Guys wanted to breed me just because they could
Everyone has done silly things in their most beautiful teenage years, or things that in hindsight were less smart but ultimately beautiful and which you look back on fantastically. Me too, and in hindsight, I have never regretted a second. I am Isa, bi and 20 years old. Now that I am a few years older, I have become a bit calmer, but when I was 18, I was completely out of control.
Watching porn, fingering myself, and being fucked were my top 3 all-time to-go. Doing homework was not an option, because I much preferred watching porn or letting myself be fucked. I was also known for it at school. Everyone knew that if you wanted quick sex, you had to call me. It was an open secret, a whisper in the hallways that I answered with a secret smile. I enjoyed that reputation, the attention, the feeling of complete freedom and control over my own body and desires.
What I was also known for was my appearance. Tall, slender, with curly dark hair and eyes that always had a challenging twinkle. And partly because of my appearance, I refused to take birth control pills during that period. Why? You would get pimples from them, your skin would become ugly, and who knows what other side effects you would get from them. Fuck that, hell no. I would rather get pregnant than get pimples. My youthful vanity was stronger than any sense of responsibility. And to be honest, I didn't even think about it. It was just who I was.

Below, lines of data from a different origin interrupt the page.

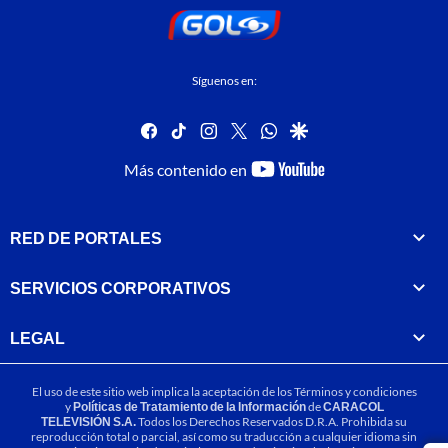
Síguenos en:
facebook
tiktok
instagram
twitter
whatsapp
google
youtube-
Más contenido en
footer
RED DE PORTALES
SERVICIOS CORPORATIVOS
LEGAL
El uso de este sitio web implica la aceptación de los
Términos y condiciones
y
Políticas de Tratamiento de la Información
de
CARACOL
TELEVISIÓN S.A.
Todos los Derechos Reservados D.R.A. Prohibida su
reproducción total o parcial, así como su traducción a cualquier idioma sin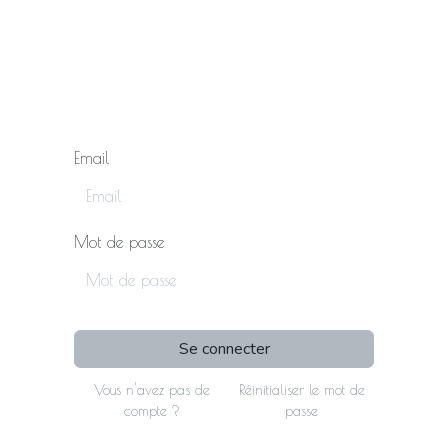
À propos
Contact
Galerie
Evènements
Email
Mot de passe
Se connecter
Vous n'avez pas de
Réinitialiser le mot de
compte ?
passe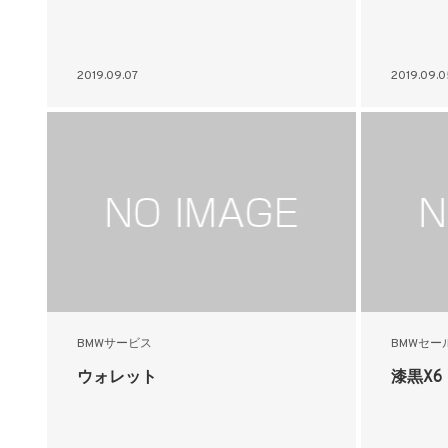
2019.09.07
2019.09.0
BMWサービス
BMWセー
ウォレット
漆黒X6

I also always fucked without a condom, because with one was really terrible. That rubbery feeling, the interruption, it just wasn't the same. In addition, creampies were a must in that time. Many boys found that super hot, and so did I. It was the ultimate act of surrender, of complete pleasure. Some came on my face or in my ass, but most still chose my pussy. The sensation of the warm, sticky fluid spreading inside me was intense and made me uninhibited.

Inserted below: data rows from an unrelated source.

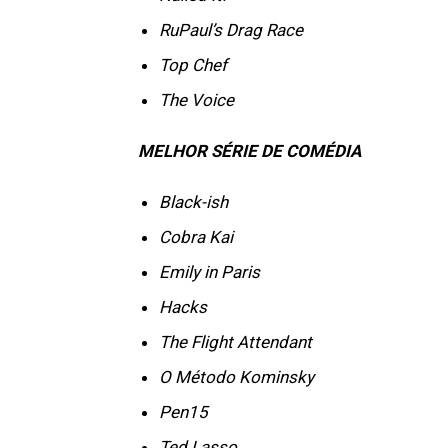
RuPaul’s Drag Race
Top Chef
The Voice
MELHOR SÉRIE DE COMÉDIA
Black-ish
Cobra Kai
Emily in Paris
Hacks
The Flight Attendant
O Método Kominsky
Pen15
Ted Lasso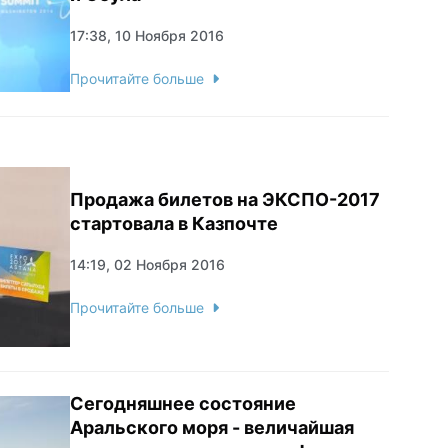
17:38, 10 Ноября 2016
Прочитайте больше
Продажа билетов на ЭКСПО-2017
стартовала в Казпочте
14:19, 02 Ноября 2016
Прочитайте больше
Сегодняшнее состояние
Аральского моря - величайшая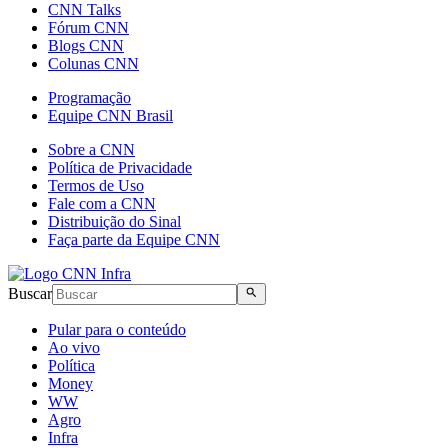
CNN Talks
Fórum CNN
Blogs CNN
Colunas CNN
Programação
Equipe CNN Brasil
Sobre a CNN
Política de Privacidade
Termos de Uso
Fale com a CNN
Distribuição do Sinal
Faça parte da Equipe CNN
Buscar
Pular para o conteúdo
Ao vivo
Política
Money
WW
Agro
Infra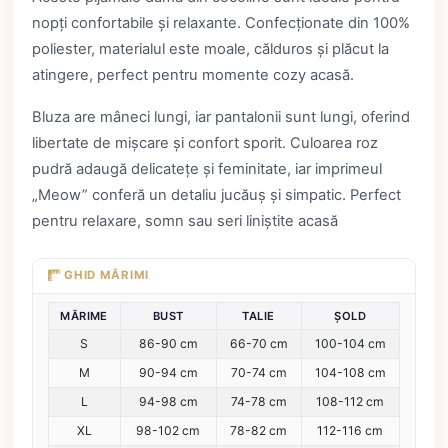
nopți confortabile și relaxante. Confecționate din 100%
poliester, materialul este moale, călduros și plăcut la
atingere, perfect pentru momente cozy acasă.
Bluza are mâneci lungi, iar pantalonii sunt lungi, oferind
libertate de mișcare și confort sporit. Culoarea roz
pudră adaugă delicatețe și feminitate, iar imprimeul
„Meow” conferă un detaliu jucăuș și simpatic. Perfect
pentru relaxare, somn sau seri liniștite acasă
GHID MĂRIMI
MĂRIME
BUST
TALIE
ȘOLD
S
86-90 cm
66-70 cm
100-104 cm
M
90-94 cm
70-74 cm
104-108 cm
L
94-98 cm
74-78 cm
108-112 cm
XL
98-102 cm
78-82 cm
112-116 cm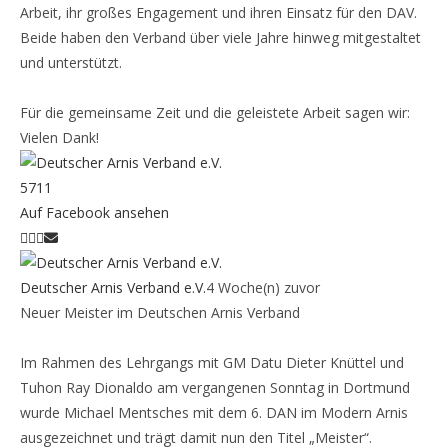
Arbeit, ihr großes Engagement und ihren Einsatz für den DAV.
Beide haben den Verband über viele Jahre hinweg mitgestaltet
und unterstützt.
Für die gemeinsame Zeit und die geleistete Arbeit sagen wir:
Vielen Dank!
57
11
Auf Facebook ansehen
Deutscher Arnis Verband e.V.
4 Woche(n) zuvor
Neuer Meister im Deutschen Arnis Verband
Im Rahmen des Lehrgangs mit GM Datu Dieter Knüttel und
Tuhon Ray Dionaldo am vergangenen Sonntag in Dortmund
wurde Michael Mentsches mit dem 6. DAN im Modern Arnis
ausgezeichnet und trägt damit nun den Titel „Meister“.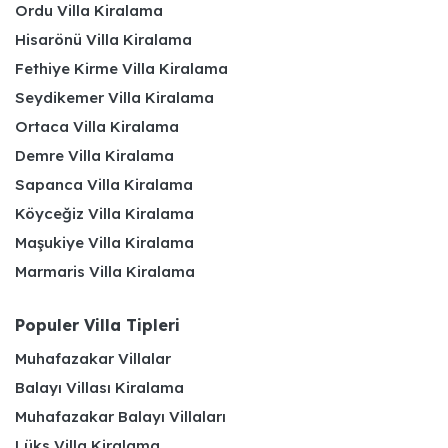
Ordu Villa Kiralama
Hisarönü Villa Kiralama
Fethiye Kirme Villa Kiralama
Seydikemer Villa Kiralama
Ortaca Villa Kiralama
Demre Villa Kiralama
Sapanca Villa Kiralama
Köyceğiz Villa Kiralama
Maşukiye Villa Kiralama
Marmaris Villa Kiralama
Populer Villa Tipleri
Muhafazakar Villalar
Balayı Villası Kiralama
Muhafazakar Balayı Villaları
Lüks Villa Kiralama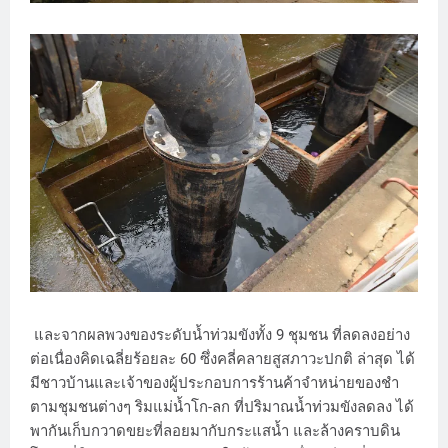
และจากผลพวงของระดับน้ำท่วมขังทั้ง 9 ชุมชน ที่ลดลงอย่าง
ต่อเนื่องคิดเฉลี่ยร้อยละ 60 ซึ่งคลี่คลายสูสภาวะปกติ ล่าสุด ได้
มีชาวบ้านและเจ้าของผู้ประกอบการร้านค้าจำหน่ายของชำ
ตามชุมชนต่างๆ ริมแม่น้ำโก-ลก ที่ปริมาณน้ำท่วมขังลดลง ได้
พากันเก็บกวาดขยะที่ลอยมากับกระแสน้ำ และล้างคราบดิน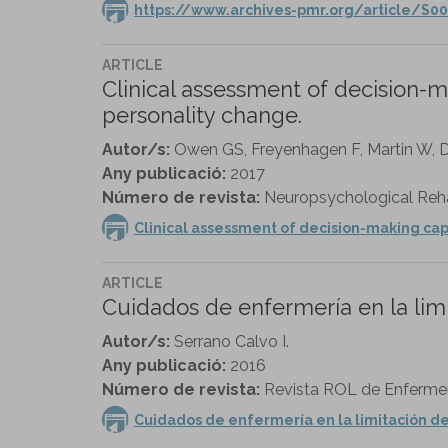
https://www.archives-pmr.org/article/S00
ARTICLE
Clinical assessment of decision-m
personality change.
Autor/s:
Owen GS, Freyenhagen F, Martin W, 
Any publicació:
2017
Número de revista:
Neuropsychological Rehabi
Clinical assessment of decision-making capa
ARTICLE
Cuidados de enfermería en la lim
Autor/s:
Serrano Calvo I.
Any publicació:
2016
Número de revista:
Revista ROL de Enfermerí
Cuidados de enfermería en la limitación d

That doesn't make it any easier to explain in hindsight. Because yes, what would I say? I was really crazy and tried to fuck as many boys as possible. I totally didn't realize what the consequences could be. I lived in the moment, guided by lust and a deep-seated curiosity about everything forbidden or exciting. The adrenaline rushed through my body with every new encounter, every time I pushed a boundary.
Until I actually got pregnant. The realization came like a punch to my stomach. The nausea, the missed period, the disbelief. And then the panic: I had no idea who the father could be. There had been so many in those months. The list of names, faces, and situations flashed through my mind, but none stood out as the possibility. They were all just a fleeting memory of a moment of pleasure.

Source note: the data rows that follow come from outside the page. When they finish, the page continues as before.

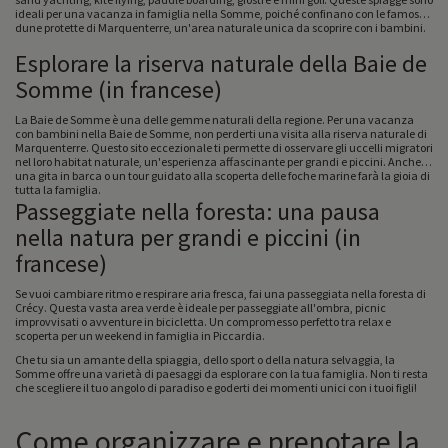
ideali per una vacanza in famiglia nella Somme, poiché confinano con le famose
dune protette di Marquenterre, un'area naturale unica da scoprire con i bambini.
Esplorare la riserva naturale della Baie de
Somme (in francese)
La Baie de Somme è una delle gemme naturali della regione. Per una vacanza
con bambini nella Baie de Somme, non perderti una visita alla riserva naturale di
Marquenterre. Questo sito eccezionale ti permette di osservare gli uccelli migratori
nel loro habitat naturale, un'esperienza affascinante per grandi e piccini. Anche
una gita in barca o un tour guidato alla scoperta delle foche marine farà la gioia di
tutta la famiglia.
Passeggiate nella foresta: una pausa
nella natura per grandi e piccini (in
francese)
Se vuoi cambiare ritmo e respirare aria fresca, fai una passeggiata nella foresta di
Crécy. Questa vasta area verde è ideale per passeggiate all'ombra, picnic
improvvisati o avventure in bicicletta. Un compromesso perfetto tra relax e
scoperta per un weekend in famiglia in Piccardia.
Che tu sia un amante della spiaggia, dello sport o della natura selvaggia, la
Somme offre una varietà di paesaggi da esplorare con la tua famiglia. Non ti resta
che scegliere il tuo angolo di paradiso e goderti dei momenti unici con i tuoi figli!
Come organizzare e prenotare la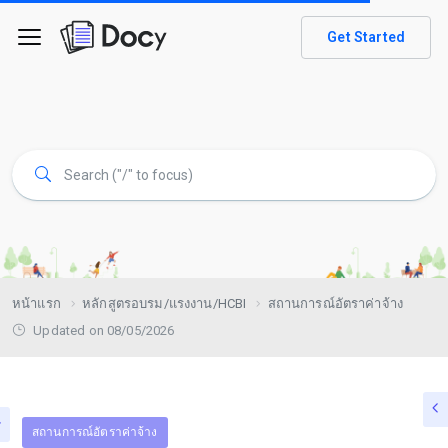
Get Started
หน้าแรก
หลักสูตรอบรม/แรงงาน/HCBI
สถานการณ์อัตราค่าจ้าง
Updated on 08/05/2026
สถานการณ์อัตราค่าจ้าง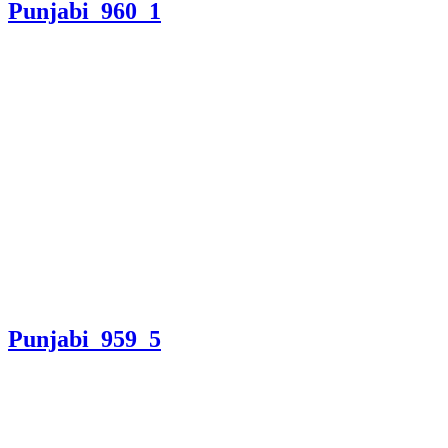
Punjabi_960_1
Punjabi_959_5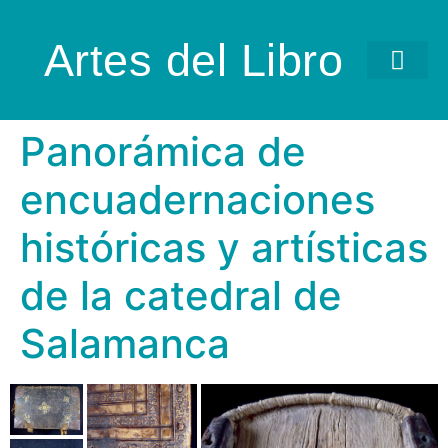
Artes del Libro
Panorámica de
encuadernaciones
históricas y artísticas
de la catedral de
Salamanca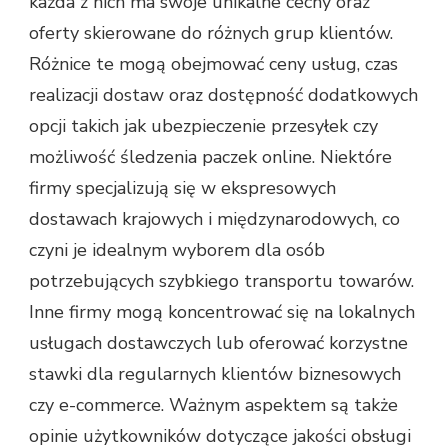
każda z nich ma swoje unikalne cechy oraz
oferty skierowane do różnych grup klientów.
Różnice te mogą obejmować ceny usług, czas
realizacji dostaw oraz dostępność dodatkowych
opcji takich jak ubezpieczenie przesyłek czy
możliwość śledzenia paczek online. Niektóre
firmy specjalizują się w ekspresowych
dostawach krajowych i międzynarodowych, co
czyni je idealnym wyborem dla osób
potrzebujących szybkiego transportu towarów.
Inne firmy mogą koncentrować się na lokalnych
usługach dostawczych lub oferować korzystne
stawki dla regularnych klientów biznesowych
czy e-commerce. Ważnym aspektem są także
opinie użytkowników dotyczące jakości obsługi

I had the child aborted, after considerable doubt. That doubt was real and sincere. There was a small voice whispering about another life, but reality hit harder: I was 18, completely unprepared, and who would the father be? It was one of the hardest decisions of my life, but it's better this way. I don't regret it. It was a wake-up call, a moment of pure, raw reality that brought me back down to earth.
Now I am a bit calmer. I do indeed watch more porn than I have sex, and I am a bit more focused on other things, such as my studies and my future. I think about the choices I make, and I am more aware of the consequences. But deep down, that same me from when I was 18 is still there. The urge for freedom, for exploring my sexuality, for breaking taboos, is still there. The fire still smolders, sometimes it flares up, and then I know: that wild, uninhibited Isa is still there, only now with a little more wisdom and a lot of fantastic, unforgettable memories. And of that, as I said, I have never regretted a second.